(Please Note: The following article is quite lengthy.
It has been divided into three sections to assist you in
downloading the article more quickly. To help you navigate the
article more easily, the links in the Table of Contents below
will transport you to different segments of the article. You will
also find links back to this Table of Contents after each
segment. It is suggested that you print the entire article out in
order to read it more easily.)
About the Author
Introduction
Two Different Approaches: Warehousing versus
Replication for Transactions
Distributed DBMS
TP-R as Compared with Distributed DBMS
The Crucial Role of a 2 Phase Commit Definition
Replication and 2-Phase Commit
Introduction
to DSS-R Approaches and Table Copying
DSS-R
Schema
Cascading
Replicates
Optimization
- Push & Pull
TP-R
Replication: Peer to Peer & Master/Slave Approaches
Collisions
with a Peer to Peer Architecture
TP-R
and Fault Tolerance
Transparency
& Richness of Function
The
TP-R Schema
Replication
Timing
Database
Configuration & d.b.a. Utilities
Replication
into Heterogeneous DBMS
Summary
of Replication Benefits
Better
Response Time from Local Data
Replication
for Hot Standby Backup
Data
Availability Such as Separate Servers for Separate Functions
Splitting
the Workload for Capacity Relief
Non-Stop
Processing & System Fault Tolerance
Conclusion
It's
a Complex Environment
Your
Database Administrator is a Key Resource
Your
Approach Should be Cost and Benefit Based
Keep
it Simple, Especially at First
About the Author
Dr. George Schussel, DCI's founder, is Chairman of Database &
Client/Server World and a world-renowned authority on information
systems and client/server technology. He is a lecturer, writer
and consultant to the computer industry and major user companies
on data processing issues.
Replication, or the copying of data in databases to multiple
locations to support distributed applications, is an important
new tool for businesses in building competitive service
advantages. New replicator facilities from several vendors are
making this technology much more useful and practical than it's
been in the past. In this article we will go into enough detail
on replication for the reader to understand the importance of
replication, its benefits and some of the related technical
issues.
Buying trends today clearly indicate that companies want their
applications to be open and distributed closer to the line of
business. This means that databases supporting those companies
have to migrate to this same open, distributed world. As
distributed operational applications become more widely used
across large enterprises there is going to be a requirement for
increasing numbers of data copies to support timely local
response. This is because the propagation uncertainties and costs
associated with real time networks and/or distributed DBMS
solutions are a headache to deal with.
Replication provides users with their own local copies of data.

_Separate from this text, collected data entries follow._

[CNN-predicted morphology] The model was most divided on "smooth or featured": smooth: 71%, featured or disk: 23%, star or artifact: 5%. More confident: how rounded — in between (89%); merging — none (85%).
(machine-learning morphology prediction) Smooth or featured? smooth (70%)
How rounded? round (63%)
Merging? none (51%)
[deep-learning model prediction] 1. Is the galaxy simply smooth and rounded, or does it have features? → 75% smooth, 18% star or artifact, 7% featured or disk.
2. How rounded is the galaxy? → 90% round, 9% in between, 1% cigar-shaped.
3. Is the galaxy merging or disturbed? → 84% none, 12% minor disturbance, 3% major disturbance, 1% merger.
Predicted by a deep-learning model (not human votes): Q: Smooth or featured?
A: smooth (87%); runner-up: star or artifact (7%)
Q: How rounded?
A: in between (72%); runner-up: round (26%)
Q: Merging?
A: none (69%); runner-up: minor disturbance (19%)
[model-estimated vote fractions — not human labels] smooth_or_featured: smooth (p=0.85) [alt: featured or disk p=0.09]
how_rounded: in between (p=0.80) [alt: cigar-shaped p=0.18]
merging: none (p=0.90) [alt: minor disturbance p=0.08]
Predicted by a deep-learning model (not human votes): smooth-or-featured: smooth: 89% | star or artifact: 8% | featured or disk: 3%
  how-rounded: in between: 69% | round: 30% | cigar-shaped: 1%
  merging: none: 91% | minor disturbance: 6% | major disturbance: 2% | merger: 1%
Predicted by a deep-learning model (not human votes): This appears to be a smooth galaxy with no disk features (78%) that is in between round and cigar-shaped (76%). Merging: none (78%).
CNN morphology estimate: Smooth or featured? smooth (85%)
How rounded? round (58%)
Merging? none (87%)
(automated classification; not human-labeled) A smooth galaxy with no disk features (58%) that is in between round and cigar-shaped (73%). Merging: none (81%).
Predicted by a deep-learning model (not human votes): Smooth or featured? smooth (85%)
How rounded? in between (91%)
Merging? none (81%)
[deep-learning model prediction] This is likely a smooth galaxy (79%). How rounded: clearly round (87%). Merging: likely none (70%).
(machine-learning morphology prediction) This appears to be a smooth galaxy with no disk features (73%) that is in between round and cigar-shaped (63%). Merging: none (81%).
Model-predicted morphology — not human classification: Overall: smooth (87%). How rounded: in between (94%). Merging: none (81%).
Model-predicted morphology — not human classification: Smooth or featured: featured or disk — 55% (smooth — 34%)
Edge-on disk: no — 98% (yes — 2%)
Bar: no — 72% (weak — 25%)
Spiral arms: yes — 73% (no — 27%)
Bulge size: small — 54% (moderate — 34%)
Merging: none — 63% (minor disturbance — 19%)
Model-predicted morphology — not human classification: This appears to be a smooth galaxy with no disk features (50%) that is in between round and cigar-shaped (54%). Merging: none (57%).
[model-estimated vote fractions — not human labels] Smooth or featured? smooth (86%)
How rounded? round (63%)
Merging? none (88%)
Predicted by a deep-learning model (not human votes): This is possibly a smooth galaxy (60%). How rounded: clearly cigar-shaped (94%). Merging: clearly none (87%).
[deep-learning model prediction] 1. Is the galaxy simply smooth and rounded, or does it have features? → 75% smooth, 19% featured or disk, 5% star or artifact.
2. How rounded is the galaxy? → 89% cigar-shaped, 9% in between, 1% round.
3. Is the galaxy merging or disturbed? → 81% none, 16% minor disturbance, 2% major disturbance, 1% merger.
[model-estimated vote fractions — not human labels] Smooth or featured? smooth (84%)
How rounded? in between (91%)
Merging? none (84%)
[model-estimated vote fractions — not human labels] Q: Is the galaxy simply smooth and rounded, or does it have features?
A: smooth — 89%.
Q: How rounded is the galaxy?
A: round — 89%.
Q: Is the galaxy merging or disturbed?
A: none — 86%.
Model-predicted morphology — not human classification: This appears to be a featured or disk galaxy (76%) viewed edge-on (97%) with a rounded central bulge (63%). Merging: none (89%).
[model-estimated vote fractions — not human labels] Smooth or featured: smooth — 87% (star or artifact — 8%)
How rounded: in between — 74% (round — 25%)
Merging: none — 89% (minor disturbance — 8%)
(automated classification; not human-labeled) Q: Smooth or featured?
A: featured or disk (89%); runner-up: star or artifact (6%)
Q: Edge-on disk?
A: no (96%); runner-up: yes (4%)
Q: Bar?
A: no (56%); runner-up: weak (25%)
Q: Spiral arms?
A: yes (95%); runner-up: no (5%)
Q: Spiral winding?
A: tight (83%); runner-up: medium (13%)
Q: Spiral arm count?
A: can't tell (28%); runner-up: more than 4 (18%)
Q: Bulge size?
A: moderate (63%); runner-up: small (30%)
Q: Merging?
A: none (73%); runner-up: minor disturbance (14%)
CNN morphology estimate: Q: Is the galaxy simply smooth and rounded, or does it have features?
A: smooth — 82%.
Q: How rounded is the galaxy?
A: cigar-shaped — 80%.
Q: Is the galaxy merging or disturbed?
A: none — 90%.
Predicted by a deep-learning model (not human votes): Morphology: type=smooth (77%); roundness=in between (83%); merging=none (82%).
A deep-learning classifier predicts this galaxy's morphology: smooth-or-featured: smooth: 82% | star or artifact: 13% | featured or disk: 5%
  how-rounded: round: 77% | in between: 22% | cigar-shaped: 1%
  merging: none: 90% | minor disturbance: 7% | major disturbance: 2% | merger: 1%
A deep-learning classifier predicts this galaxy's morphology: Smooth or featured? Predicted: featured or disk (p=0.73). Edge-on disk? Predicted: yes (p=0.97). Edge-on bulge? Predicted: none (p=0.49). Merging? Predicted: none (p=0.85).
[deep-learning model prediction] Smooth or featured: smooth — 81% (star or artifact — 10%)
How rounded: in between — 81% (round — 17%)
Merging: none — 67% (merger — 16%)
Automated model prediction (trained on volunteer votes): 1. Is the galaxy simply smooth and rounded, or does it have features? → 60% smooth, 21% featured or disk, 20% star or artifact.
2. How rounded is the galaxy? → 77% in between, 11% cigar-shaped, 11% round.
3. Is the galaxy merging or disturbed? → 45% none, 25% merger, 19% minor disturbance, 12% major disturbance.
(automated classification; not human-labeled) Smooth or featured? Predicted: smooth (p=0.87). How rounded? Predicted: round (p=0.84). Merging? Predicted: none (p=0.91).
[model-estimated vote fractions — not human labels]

These local, updatable data copies can support increased
localized processing, reduced network traffic, easy scalability
and cheaper approaches for distributed, non-stop processing.
While replication or data copying can clearly provide users with
local and therefore much quicker access to data, the challenge is
to provide these copies to users so that the overall systems
operate with the same integrity and management capacity that is
available with a monolithic, central model. For example, if the
same inventory records exist on two different systems in two
different locations, say New York and Chicago, the system needs
to insure that the same product isn't sold to two separate
customers.
Replication is the best current solution for many applications
because it can be cheaper and more reliable than the alternative
of a distributed DBMS engine. A distributed DBMS uses a 2-phase
commit to couple together all updates to all locations
participating in an update. This becomes difficult as the number
of participating nodes increases. With 50 or more nodes a tightly
coupled 2-phase commit process for updating is probably
impractical. A replication approach uncouples the applications
from the underlying multiple data copies and allows the
applications to proceed while behind the scene the replication
server handles the coordination of multiple updates. The
difference in approaches between replication and distributed DBMS
approaches will be discussed in detail below.
There are many different approaches to replication, each well suited to solving certain classes of problems. The different types of technologies, in fact, span a scale of approaches as is illustrated as in Figure 1. On the right side are classes of technologies that are appropriate for supporting operational systems whose principal role is allowing real time transaction processing in widely distributed locations. On the left side of this scale are approaches that are well suited for supporting decision making, browsing and research on LAN based PC's or other platforms.
The type of
replication strategy that is appropriate is very problem or
application dependent. Decision support applications are often
well supported by technologies that employ table copying or
snapshot technologies. These technologies (the term
"warehouse" is often applied here) can support multiple
schema's or data views and are normally set up so that the copies
are "read only". For simplicity in this paper, these
approaches will be referred to as warehouse or (DSS-R, Decision
Support Systems - Replication).
Warehousing applications are usually characterized by a need for
data copies that are consistent for a single point in time; that
point doesn't necessarily have to be the current time and
sometimes it's preferable that it's not. In period accounting or
trend analysis, for example, a stable data source is essential.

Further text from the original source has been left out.